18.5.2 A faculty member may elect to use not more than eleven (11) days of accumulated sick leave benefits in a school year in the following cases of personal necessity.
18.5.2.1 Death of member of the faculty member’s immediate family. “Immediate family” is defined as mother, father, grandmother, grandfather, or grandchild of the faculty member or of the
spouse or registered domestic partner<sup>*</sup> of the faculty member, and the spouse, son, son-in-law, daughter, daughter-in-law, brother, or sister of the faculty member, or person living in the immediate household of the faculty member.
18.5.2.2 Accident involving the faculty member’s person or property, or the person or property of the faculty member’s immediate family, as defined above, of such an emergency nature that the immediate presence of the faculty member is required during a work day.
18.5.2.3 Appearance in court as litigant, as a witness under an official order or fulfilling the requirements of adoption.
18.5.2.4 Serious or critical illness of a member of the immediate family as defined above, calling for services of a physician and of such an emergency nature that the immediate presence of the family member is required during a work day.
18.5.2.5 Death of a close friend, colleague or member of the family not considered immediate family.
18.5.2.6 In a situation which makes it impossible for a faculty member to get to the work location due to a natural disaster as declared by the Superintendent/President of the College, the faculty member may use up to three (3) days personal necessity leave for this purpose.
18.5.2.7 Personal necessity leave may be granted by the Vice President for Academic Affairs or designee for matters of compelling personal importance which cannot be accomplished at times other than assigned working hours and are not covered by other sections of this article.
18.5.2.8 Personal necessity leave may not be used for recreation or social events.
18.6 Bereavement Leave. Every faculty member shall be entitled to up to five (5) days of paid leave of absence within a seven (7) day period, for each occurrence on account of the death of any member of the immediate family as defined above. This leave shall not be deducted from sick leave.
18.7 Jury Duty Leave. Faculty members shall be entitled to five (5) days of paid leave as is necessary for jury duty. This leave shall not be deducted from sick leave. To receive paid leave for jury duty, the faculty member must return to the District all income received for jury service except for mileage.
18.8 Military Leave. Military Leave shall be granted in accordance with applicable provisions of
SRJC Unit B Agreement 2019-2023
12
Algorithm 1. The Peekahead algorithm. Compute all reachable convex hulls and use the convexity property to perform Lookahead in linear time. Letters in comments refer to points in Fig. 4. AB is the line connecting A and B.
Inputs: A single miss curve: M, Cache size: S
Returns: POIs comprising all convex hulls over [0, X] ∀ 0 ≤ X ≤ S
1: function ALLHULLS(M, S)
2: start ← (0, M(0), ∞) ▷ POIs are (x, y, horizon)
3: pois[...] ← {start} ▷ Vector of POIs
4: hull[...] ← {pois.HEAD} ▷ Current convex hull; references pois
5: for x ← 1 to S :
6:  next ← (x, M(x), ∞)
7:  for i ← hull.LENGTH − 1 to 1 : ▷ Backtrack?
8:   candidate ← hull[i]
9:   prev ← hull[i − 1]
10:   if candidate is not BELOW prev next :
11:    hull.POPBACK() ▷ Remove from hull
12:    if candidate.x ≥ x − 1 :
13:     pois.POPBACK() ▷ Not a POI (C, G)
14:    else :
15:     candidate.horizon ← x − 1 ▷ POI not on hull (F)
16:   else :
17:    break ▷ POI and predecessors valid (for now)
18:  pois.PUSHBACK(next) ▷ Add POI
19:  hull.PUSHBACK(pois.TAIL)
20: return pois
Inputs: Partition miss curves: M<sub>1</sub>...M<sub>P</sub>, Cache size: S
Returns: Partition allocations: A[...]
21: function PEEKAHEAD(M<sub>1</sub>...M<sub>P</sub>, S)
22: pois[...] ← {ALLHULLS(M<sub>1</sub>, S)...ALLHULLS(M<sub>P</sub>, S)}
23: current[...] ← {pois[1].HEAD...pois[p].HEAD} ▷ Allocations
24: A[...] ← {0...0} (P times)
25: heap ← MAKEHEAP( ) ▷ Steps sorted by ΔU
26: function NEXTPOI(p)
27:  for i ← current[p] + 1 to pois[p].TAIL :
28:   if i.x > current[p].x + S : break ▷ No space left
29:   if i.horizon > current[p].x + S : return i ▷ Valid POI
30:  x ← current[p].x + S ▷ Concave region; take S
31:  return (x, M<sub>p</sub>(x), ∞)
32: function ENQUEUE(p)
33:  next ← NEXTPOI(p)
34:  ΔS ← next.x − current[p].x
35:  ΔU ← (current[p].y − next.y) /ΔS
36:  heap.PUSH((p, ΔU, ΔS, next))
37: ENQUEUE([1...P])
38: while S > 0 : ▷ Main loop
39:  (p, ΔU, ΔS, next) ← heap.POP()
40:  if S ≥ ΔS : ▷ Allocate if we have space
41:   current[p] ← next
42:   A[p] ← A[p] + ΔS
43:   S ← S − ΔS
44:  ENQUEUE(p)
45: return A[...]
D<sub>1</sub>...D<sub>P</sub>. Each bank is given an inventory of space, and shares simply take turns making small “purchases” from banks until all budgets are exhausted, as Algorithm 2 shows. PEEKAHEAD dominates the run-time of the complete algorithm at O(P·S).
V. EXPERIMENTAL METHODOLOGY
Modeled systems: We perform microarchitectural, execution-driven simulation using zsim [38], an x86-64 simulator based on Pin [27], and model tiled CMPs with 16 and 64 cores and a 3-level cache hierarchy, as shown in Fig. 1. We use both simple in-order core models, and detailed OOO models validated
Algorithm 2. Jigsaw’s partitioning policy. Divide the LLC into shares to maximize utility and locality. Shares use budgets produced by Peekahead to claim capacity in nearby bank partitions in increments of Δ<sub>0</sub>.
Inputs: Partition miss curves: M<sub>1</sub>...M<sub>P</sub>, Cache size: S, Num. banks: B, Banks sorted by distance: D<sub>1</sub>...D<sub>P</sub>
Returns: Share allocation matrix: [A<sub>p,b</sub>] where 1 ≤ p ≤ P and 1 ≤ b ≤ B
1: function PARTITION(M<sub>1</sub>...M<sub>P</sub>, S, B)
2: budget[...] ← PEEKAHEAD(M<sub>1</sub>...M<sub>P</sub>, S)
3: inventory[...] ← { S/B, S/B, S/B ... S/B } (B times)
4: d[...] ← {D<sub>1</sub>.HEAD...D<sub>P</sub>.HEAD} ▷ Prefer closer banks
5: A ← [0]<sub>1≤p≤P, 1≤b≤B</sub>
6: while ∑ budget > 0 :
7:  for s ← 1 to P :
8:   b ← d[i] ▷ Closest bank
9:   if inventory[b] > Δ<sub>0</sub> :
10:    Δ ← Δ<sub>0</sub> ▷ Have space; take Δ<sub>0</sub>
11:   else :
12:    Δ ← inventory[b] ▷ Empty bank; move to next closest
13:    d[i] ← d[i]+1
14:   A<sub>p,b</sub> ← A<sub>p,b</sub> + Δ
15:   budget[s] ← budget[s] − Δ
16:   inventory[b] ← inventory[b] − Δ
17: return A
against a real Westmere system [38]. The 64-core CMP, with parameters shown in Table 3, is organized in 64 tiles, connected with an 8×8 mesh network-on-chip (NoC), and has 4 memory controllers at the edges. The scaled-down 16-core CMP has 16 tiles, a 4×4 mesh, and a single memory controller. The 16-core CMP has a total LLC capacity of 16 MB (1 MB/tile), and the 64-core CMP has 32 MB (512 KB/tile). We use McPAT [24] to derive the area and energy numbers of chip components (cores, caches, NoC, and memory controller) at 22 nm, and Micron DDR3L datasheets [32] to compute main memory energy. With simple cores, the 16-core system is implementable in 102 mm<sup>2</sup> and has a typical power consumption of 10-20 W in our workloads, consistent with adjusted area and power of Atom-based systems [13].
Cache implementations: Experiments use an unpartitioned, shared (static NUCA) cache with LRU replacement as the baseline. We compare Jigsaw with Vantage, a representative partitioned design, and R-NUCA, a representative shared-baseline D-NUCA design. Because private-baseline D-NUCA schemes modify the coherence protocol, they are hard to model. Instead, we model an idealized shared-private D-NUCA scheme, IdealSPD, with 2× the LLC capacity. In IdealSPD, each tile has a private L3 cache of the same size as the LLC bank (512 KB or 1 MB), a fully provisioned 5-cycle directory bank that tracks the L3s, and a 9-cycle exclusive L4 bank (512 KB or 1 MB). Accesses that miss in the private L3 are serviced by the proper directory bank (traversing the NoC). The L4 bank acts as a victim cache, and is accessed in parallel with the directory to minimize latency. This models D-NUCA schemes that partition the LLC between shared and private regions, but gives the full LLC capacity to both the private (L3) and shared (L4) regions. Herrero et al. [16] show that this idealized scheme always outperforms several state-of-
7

Assignment: If a line in the records above has the word "break", copy it out.

Solution to the problem:
17:    break ▷ POI and predecessors valid (for now)
28:   if i.x > current[p].x + S : break ▷ No space left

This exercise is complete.